C’est un petit morceau d’histoire – bien courte les concernant – qui vient se produire à Lyon cet automne en la personne des Sisters of Mercy, formation menée par le marmoréen Andrew Eldritch, aphone sur disque depuis trente-trois ans mais toujours présent sur scène. Attention, madeleine. Bien noire, la madeleine.
En 2023, The Sisters of Mercy fêtent un sacré anniversaire mais un drôle d’anniversaire : voilà trente ans que le groupe de Leeds à l’emphase sépulcrale n’a pas publié le moindre disque. Avouez que ça se fête, tous les groupes ne peuvent pas en dire autant.
Car oui, The Sisters of Mercy est toujours en formation, enfin en formation, très serrée la formation, le chanteur et leader Andrew Eldritch ayant toujours été le seul membre permanent de cette entité à géométrie variable (qui a abrité des membres futurs ou passés de groupes comme Dead or Alive ou les punks Vivelle Dop de Sigue Sigue Sputnik).
Synthés cristallins
Il y a bien un autre membre illustre dans le groupe, l’iconique Doktor Avalanche, mais c’est une boîte à rythmes, alors bon.

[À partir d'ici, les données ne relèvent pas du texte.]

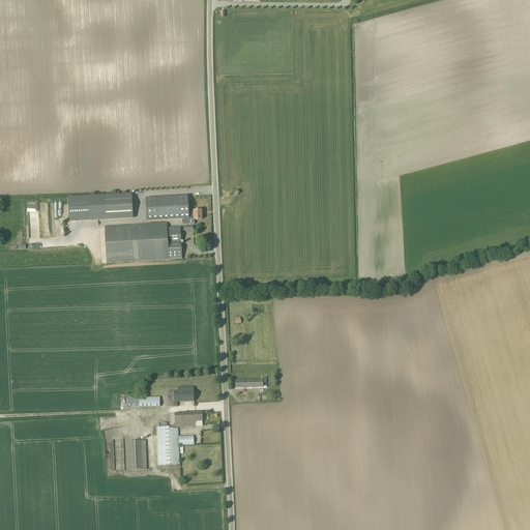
[(133,218),(131,195),(68,197),(69,222),(133,218)]
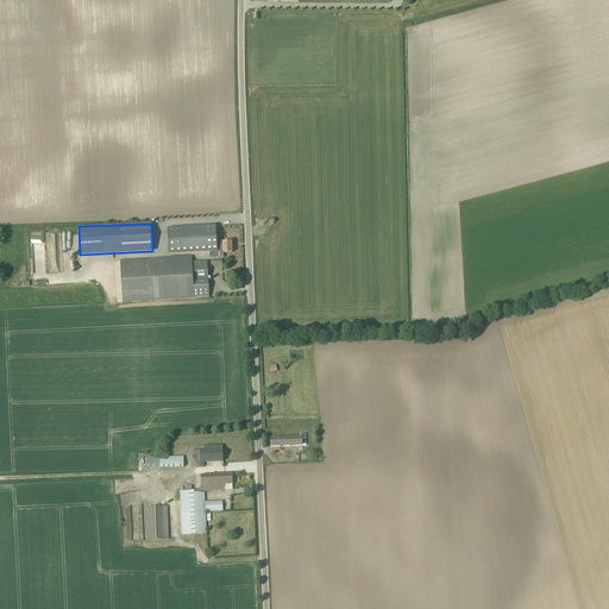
[(217,226),(168,228),(169,253),(211,251),(211,252),(211,258),(215,258),(215,251),(218,251),(217,244),(217,242),(217,226)]
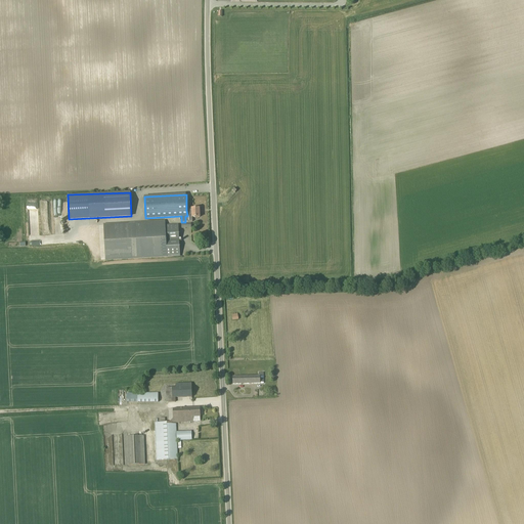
[(191,210),(186,210),(187,216),(185,216),(185,222),(192,222),(192,218),(200,217),(200,209),(191,209),(191,210)]
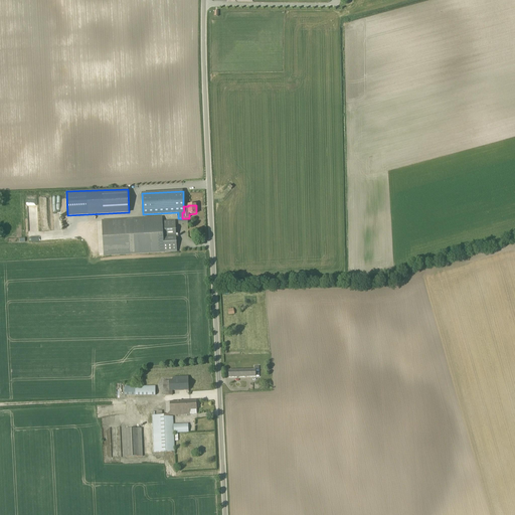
[(163,221),(162,218),(102,221),(104,255),(177,251),(175,221),(163,221)]
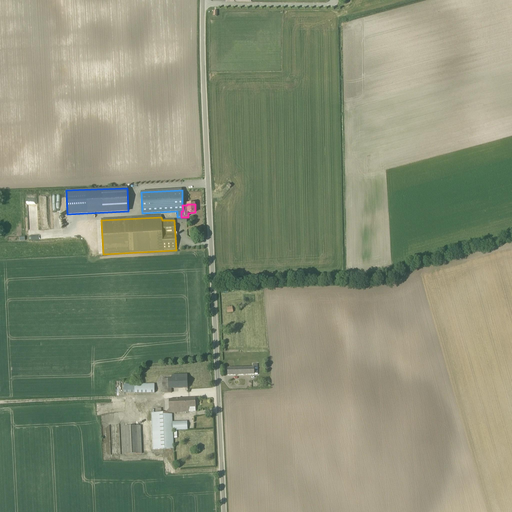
[(228,375),(258,375),(257,364),(253,364),(253,368),(227,368),(228,375)]
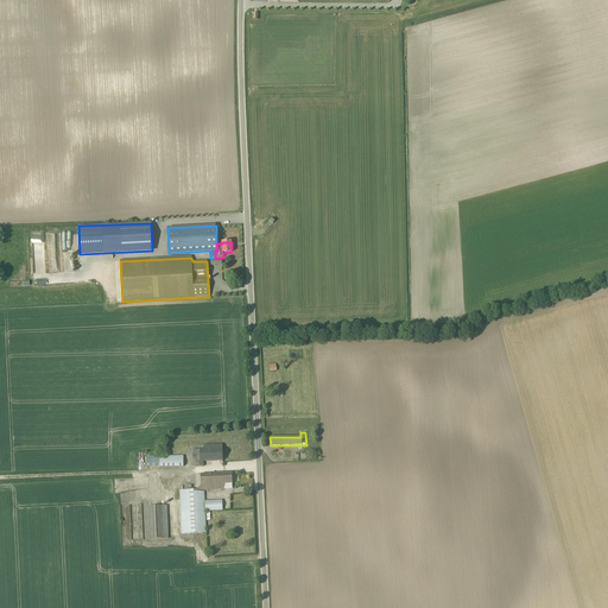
[(192,467),(203,467),(203,461),(223,461),(222,444),(204,445),(204,450),(191,450),(192,467)]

Voilà quelques considérations qui posent le décor de ce morceau de bravoure du rock gothique des années 80-90. The Sisters of Mercy, c’est quoi ?
Eh bien des synthés cristallins poussés à fond sur des mélodies qui voudraient rejouer le temps des cathédrales (ou des stades de foot), une rythmique martiale pour ne pas dire à l’allemande, une voix de baryton pas du tout martin qui fouille les tréfonds de l’âme (une voix qu’on peut trouver ridicule mais qui, au vrai, est assez impressionnante), des textes cinglants souvent teintés d’ironie.
Le nom vient, évidemment, tout le monde l’avait deviné, de la chanson de Leonard Cohen, The Sisters of Mercy, qui ne parle pas exactement de bonnes sœurs et au départ ne se destine qu’au studio. Il se ravise bien vite malgré le manque de présence scénique de Doktor Avalanche.
À peine sorti le premier album First and Last and Always, typique de l’esthétique gothique glacée du moment mais qui n’abandonne pas les mélodies (une certaine parenté avec The Cure mais en moins complexe) que le groupe explose. S’ensuit une controverse légèrement infantile sur la paternité du nom puis Eldritch migre en la riante Hambourg où ses atmosphères d’Asgaard dévasté trouvent le meilleur des cocons.
Oncle Fétide
C’est ainsi que naît Floodland, où scintillent les synthés et plane le timbre de diva de Patricia Morrison, nouvellement engagée. Mais surtout un nid à tubes pas du tout calibré pour les radios tant ils sortent les triples rallonges.
Derrière les emphatiques Mother Russia et Lucretia My Reflection à la redoutable ligne de basse, ou le slow lacrymal au piano 1959, c’est le symphonique et choral This Corrosion qui arrache tout et fait grimper l’album dans les charts (9e en Angleterre).
Trois ans plus tard, Eldritch sent le vent des années 90 tourner et met les synthés à la casse pour muscler son jeu et ses guitares. C’est Vision Thing, dont le titre est tiré d’une expression de George Bush père, alors président des États-Unis qui, lorsqu’on lui reproche l’absence de vision de sa politique, stigmatise régulièrement, ce “truc de la vision”, cher aux journalistes et pour lui inutile.
L’album est en réalité une descente en flammes de la politique extérieure américaine et dont la guerre du Golfe qui vient d’éclater est la cerise sur le gâteau. Martial et très heavy rock, l’album déconcerte les fans portés sur les corbeaux goths (une esthétique à laquelle Eldritch n’a jamais voulu appartenir) et se révèle être un disque bien meilleur qu’il n’y paraît, qui contient son lot de tubes potentiels.
Puis plus rien ou presque, The Sisters of Mercy ne sortira plus le moindre véritable album original (Eldritch tâtera bien un peu de l’électro mais mal), seulement des compilations. Reformé en 1996, le groupe monte régulièrement sur scène se permettant même d’y dévoiler de nouveaux morceaux non publiés.
Alors certes, aujourd’hui Andrew Eldritch ressemble moins au corbeau huilé couvert de cuir qu’il jouait avec affectation et morgue qu’à l’oncle Fétide de la famille Addams mais c’est parce qu’il ne fait jamais bon vieillir en parallèle de ses morceaux de jeunesse. Mais du moment que lesdits morceaux, eux, ne vieillissent pas.